A Quadra 01, do Setor Norte, primeira área da nova Planaltina a ser habitada a partir da década de 1970, quando, definitivamente, resolveram-se os problemas políticos que envolveram a transferência da sede e, de fato, iniciou-se a construção do que é hoje uma cidade com mais de 100 mil habitantes, tornou-se no local que mais recebe as águas pluviais que caem em todo o perímetro urbano, especialmente dos Setores (Bairros) Norte e Leste. transtornando aos moradores e a autoridades quando chega o período chuvoso que, invariavelmente ocorre entre os meses de outubro e abril, todos os anos. Neste período os moradores buscam morar fora da localidade para não verem o aguaceiro invadir suas residências.
Neste cenário é que aparece o morador Gilson José da Silva, o conhecido Gilson dos Correios, residente na localidade há mais de 30 anos e que resiste bravamente para não deixar seus pertences, tendo para isso executado um trabalho gigantesco para proteger a si e à sua família. Gilson subiu a estrutura de sua residência por mais de 2 metros e trabalha buscando evitar que as águas entrem em sua residência.

Segundo Gilson, todos os anos a água invade as casas da região, mas na cheia de 2019 foi assustador. disse. “Tivemos mais de dois metros de água aqui na rua de minha casa, a Casa das Irmãs Oblatas do Menino Jesus foi invadida, minha mãe perdeu tudo naquela sua casa (aponta para a casa de sua mãe do outro lado da rua). É coisa que até os engenheiros duvidam”, explicou, chamando a atenção para os lotes vagos nas imediações, em consequência das cheias que ali ocorrem.
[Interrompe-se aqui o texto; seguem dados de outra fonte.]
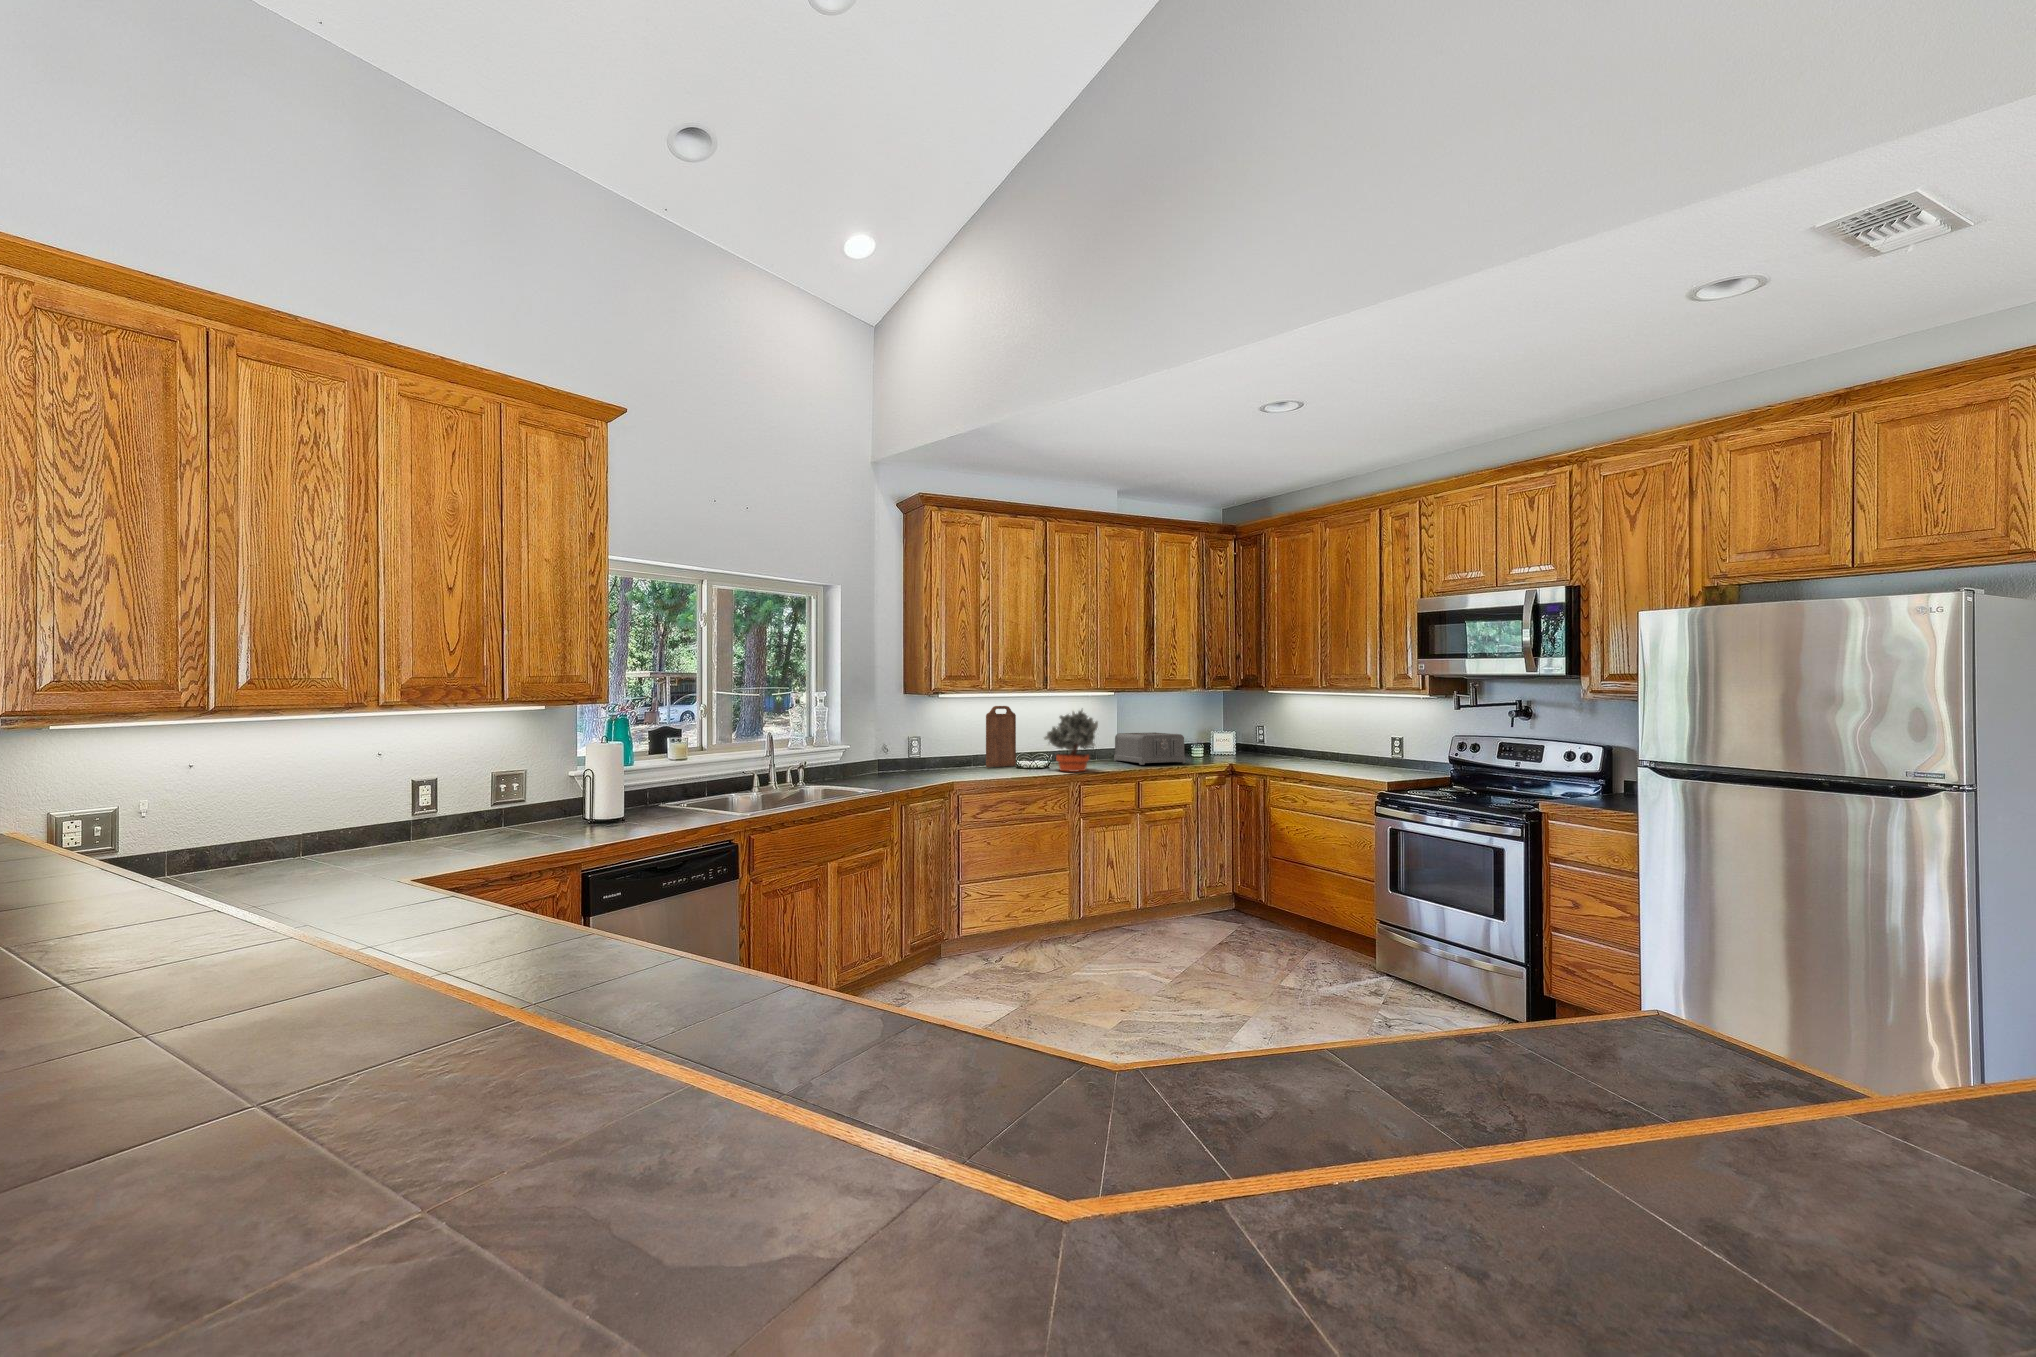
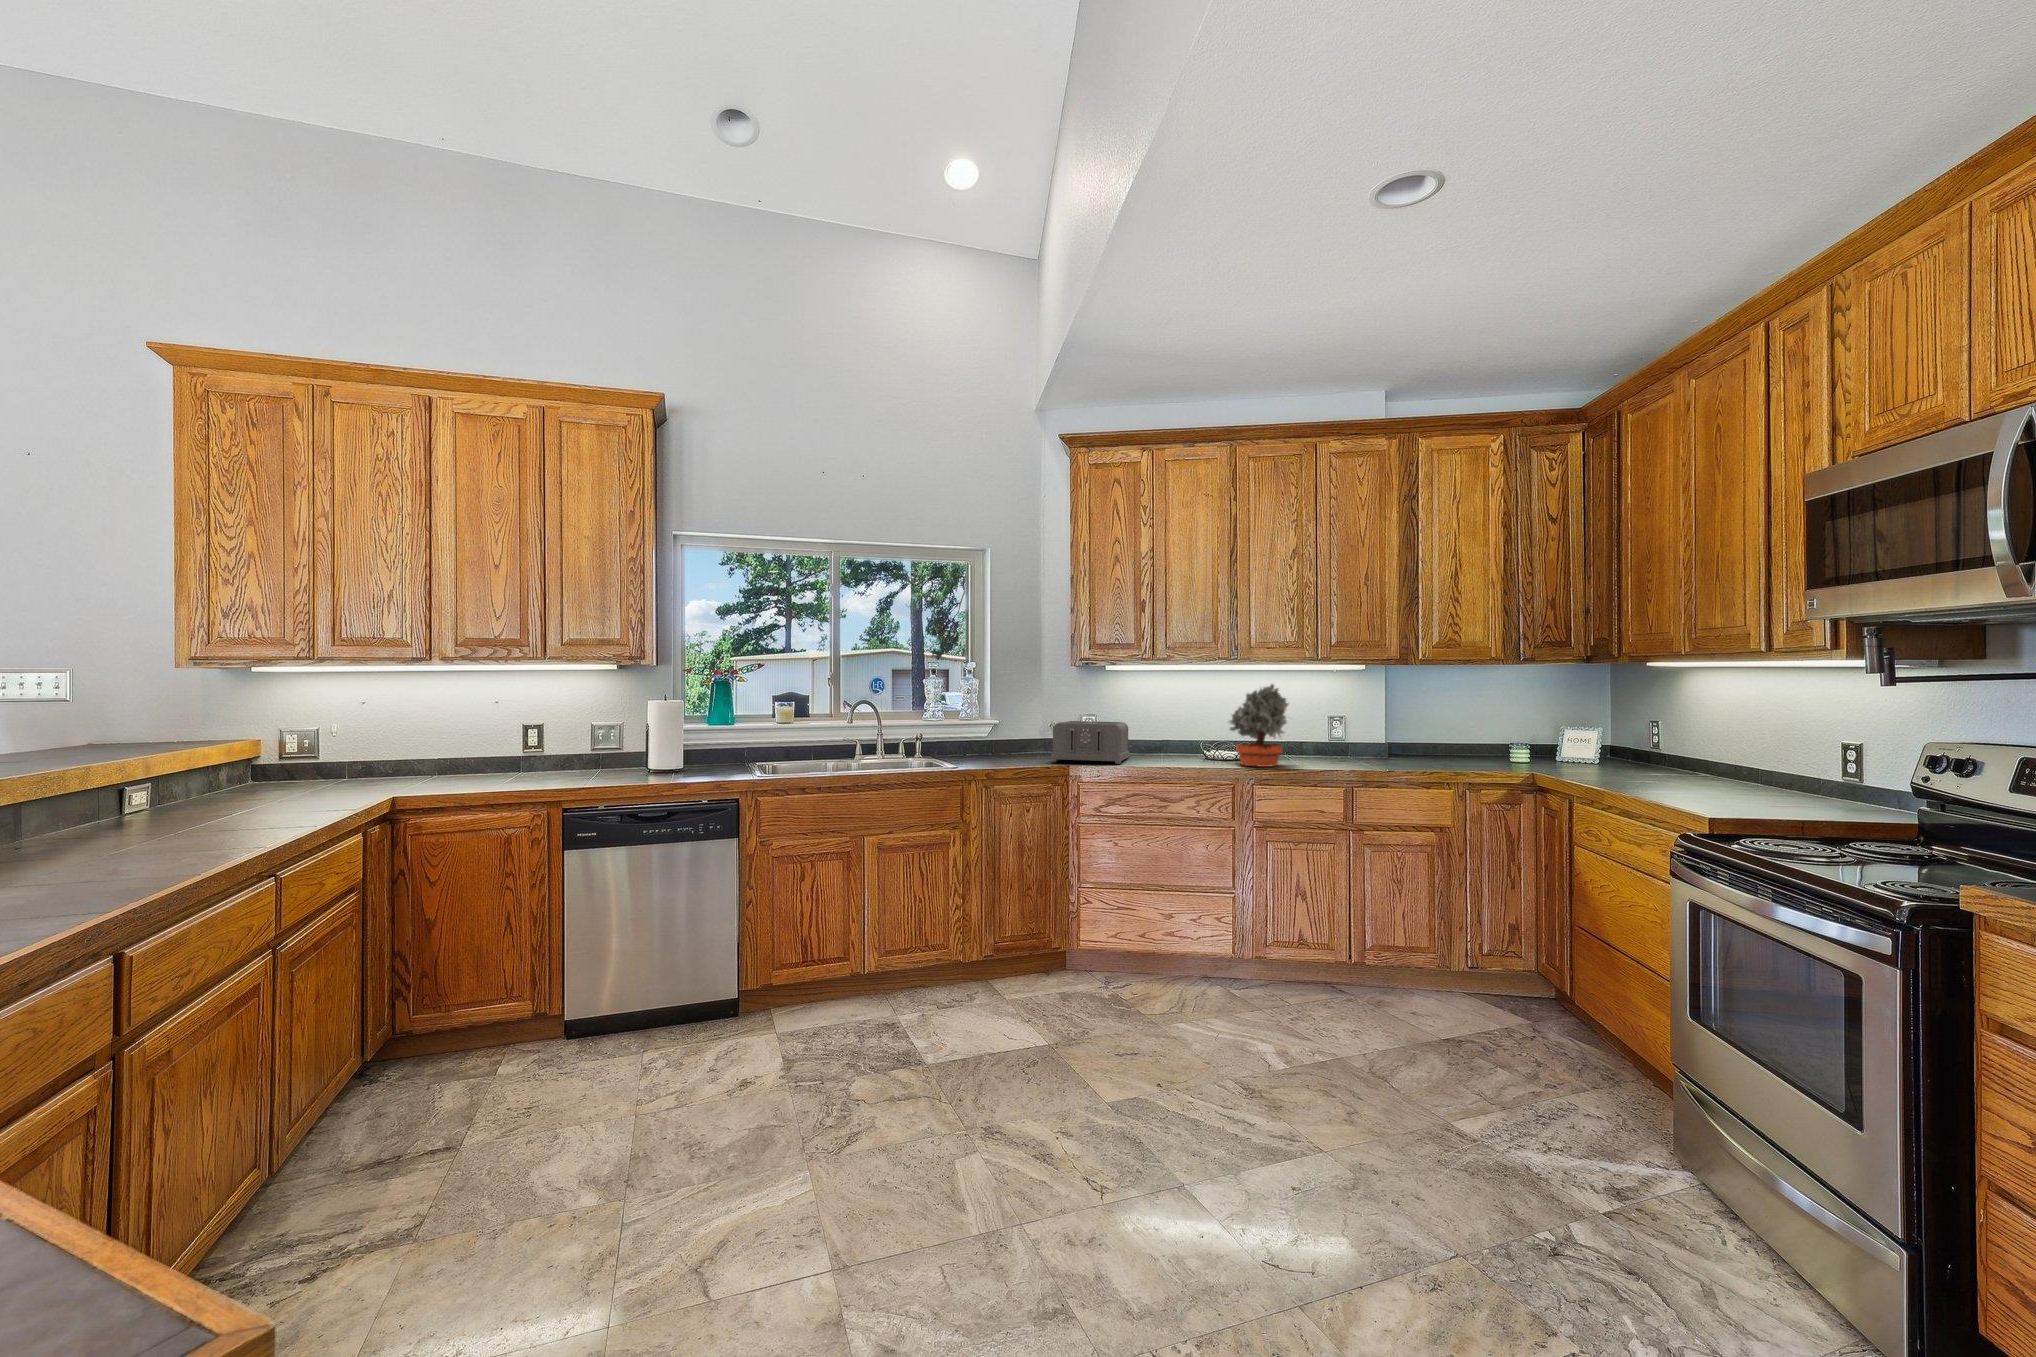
cutting board: present [986,706,1016,767] -> none [1170,682,1215,757]
toaster: present [1114,732,1185,765] -> present [1051,721,1129,764]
“É muito difícil acreditar na fala dos políticos, mas espero que um dia possam tomar consciência para sanar este problema, que afeta muitas famílias da cidade”.
A residência de Gilson chama a atenção de quem anda por aquelas banda, já que ele levantou o grid de sua construção mais de 2 metros de altura do nível da rua, toda feita em chapas de aço. Uma obra para marcar a necessidade de providência das próximas administrações do município.



Mais de dois metros de altura do nível da rua. Em 2019 a água alcançou as paredes da casa.